At the end of the beach day, it all tarnishes happily from gold to bronze. It gets windier and wider. It's a place for the faithful. The restless have flown. It is left dotted with readers who pulled their shirts back on, sitting removed and huddled, like bookish bedouins. There are few cuddling teens who discover each other's bodies over stares and murmurs. Along the surf, you've always got some middle aged fishermen, casting and reeling and strutting back and forth with solemn industry, proud of their secrets.

I was walking along that surf, to nowhere, but well on my way. 

Then a wide, guttural voice said to me, "Well THIS ain't no dawg fish!" 

I happened to be nearby. A fisherman, beer barrel-chested and a fat grey mustache across his face like a dozing squirrel.

He needed to tell someone. I was on hand.

He clutched a baby Great White shark. It wriggled and snapped it's tail in sharp jabs. It's eye was wary, the gash mouth expanded and the gills flared. The tease of needle teeth were fearsome even in infancy.

The fisherman said that a few days ago in Cape May, a full-grown Great White snapped the chum clean off a fishing boat. He says these sharks are common here, and even this far inland. I took this picture and asked if they leave people alone.

"Usually," he shrugged. 

He went to the water's edge and tossed the flailing shark back where it came from. But it landed wrong. The shark flapped down with it's snout facing inland. Panicked or disoriented, I don't know, but it flailed to swim up onto the beach. Maybe it missed us and didn't know when we'd meet again. Or maybe it wanted it's pound of flesh.

The fisherman swore. He stepped back and hoisted it up, gripping the shark's rough, glistening midsection. It thrashed harder. At times it almost formed an 'S' shape, with a fist at the middle. 

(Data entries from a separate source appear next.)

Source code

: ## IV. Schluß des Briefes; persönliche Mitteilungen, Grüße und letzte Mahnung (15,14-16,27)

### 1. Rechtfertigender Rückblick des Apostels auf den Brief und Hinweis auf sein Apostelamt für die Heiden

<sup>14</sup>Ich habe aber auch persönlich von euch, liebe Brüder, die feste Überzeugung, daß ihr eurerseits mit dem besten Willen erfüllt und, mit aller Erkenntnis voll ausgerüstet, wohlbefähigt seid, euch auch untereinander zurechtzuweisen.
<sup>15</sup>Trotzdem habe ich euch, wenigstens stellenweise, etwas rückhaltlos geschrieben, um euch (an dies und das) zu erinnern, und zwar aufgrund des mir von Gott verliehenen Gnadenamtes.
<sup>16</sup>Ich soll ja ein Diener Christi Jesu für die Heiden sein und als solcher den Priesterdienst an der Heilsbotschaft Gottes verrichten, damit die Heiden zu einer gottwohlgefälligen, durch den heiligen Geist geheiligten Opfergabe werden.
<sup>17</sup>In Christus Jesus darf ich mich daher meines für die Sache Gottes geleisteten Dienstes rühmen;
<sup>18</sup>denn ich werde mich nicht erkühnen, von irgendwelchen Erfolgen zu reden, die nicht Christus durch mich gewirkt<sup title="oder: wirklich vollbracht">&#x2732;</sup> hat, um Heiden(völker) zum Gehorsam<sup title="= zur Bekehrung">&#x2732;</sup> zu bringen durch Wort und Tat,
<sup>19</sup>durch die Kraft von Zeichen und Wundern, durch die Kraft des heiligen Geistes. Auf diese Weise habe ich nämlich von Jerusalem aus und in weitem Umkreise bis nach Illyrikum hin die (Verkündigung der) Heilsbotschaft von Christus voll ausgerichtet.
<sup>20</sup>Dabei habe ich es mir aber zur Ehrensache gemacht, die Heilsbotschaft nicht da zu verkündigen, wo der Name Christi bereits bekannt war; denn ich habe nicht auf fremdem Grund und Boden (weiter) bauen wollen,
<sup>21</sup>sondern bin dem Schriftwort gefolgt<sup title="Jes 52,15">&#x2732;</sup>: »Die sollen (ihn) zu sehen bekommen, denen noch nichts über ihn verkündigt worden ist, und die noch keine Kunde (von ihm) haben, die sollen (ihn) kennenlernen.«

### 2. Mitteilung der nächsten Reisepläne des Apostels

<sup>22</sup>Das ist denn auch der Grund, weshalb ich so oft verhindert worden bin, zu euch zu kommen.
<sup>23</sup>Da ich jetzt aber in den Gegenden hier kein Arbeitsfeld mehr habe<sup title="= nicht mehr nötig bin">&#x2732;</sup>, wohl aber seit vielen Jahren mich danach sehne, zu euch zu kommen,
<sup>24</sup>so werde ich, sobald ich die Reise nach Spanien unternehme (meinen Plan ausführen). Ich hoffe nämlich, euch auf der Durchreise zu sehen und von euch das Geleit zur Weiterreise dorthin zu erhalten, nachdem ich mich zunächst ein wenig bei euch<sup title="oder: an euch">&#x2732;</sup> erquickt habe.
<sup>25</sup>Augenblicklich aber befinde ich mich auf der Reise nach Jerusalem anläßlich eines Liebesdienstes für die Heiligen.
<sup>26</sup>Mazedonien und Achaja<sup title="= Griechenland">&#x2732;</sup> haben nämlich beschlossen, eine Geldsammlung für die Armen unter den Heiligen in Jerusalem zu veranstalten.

But the fisherman treaded a few feet further into the surf this time, for good measure. With a reached-back toss that would have won him a bowling trophy, the fisherman hurled a snapping, spinning baby Great White shark into the waves. It vanished for good. The water foamed and settled, bottle green and grey, like the shark's back. 

As the fisherman climbed back up the sand to both me and his fishing pole and bait, he laughed. "Nah. They usually don't bother nobody. They're lazy. They'd rather have the bloody chum from a fishing boat. Easier, you know? But you know who should worry?" 

I shrugged no, waiting for him to soak up his emphatic pause. Christ, he'd earned it.

"That guy," he drawled, with a jerked thumb bobbing over his right shoulder. And I looked past his shoulder to see a windsurfer skittering over waves, then lose gust or balance, and splash down about twenty yards offshore.

"Babies have parents," I said, still watching.

"Hey, let me see that pic you took of my shark!," he said, wiping his hands off along his shorts, "'Cause that ain't no dawg fish!"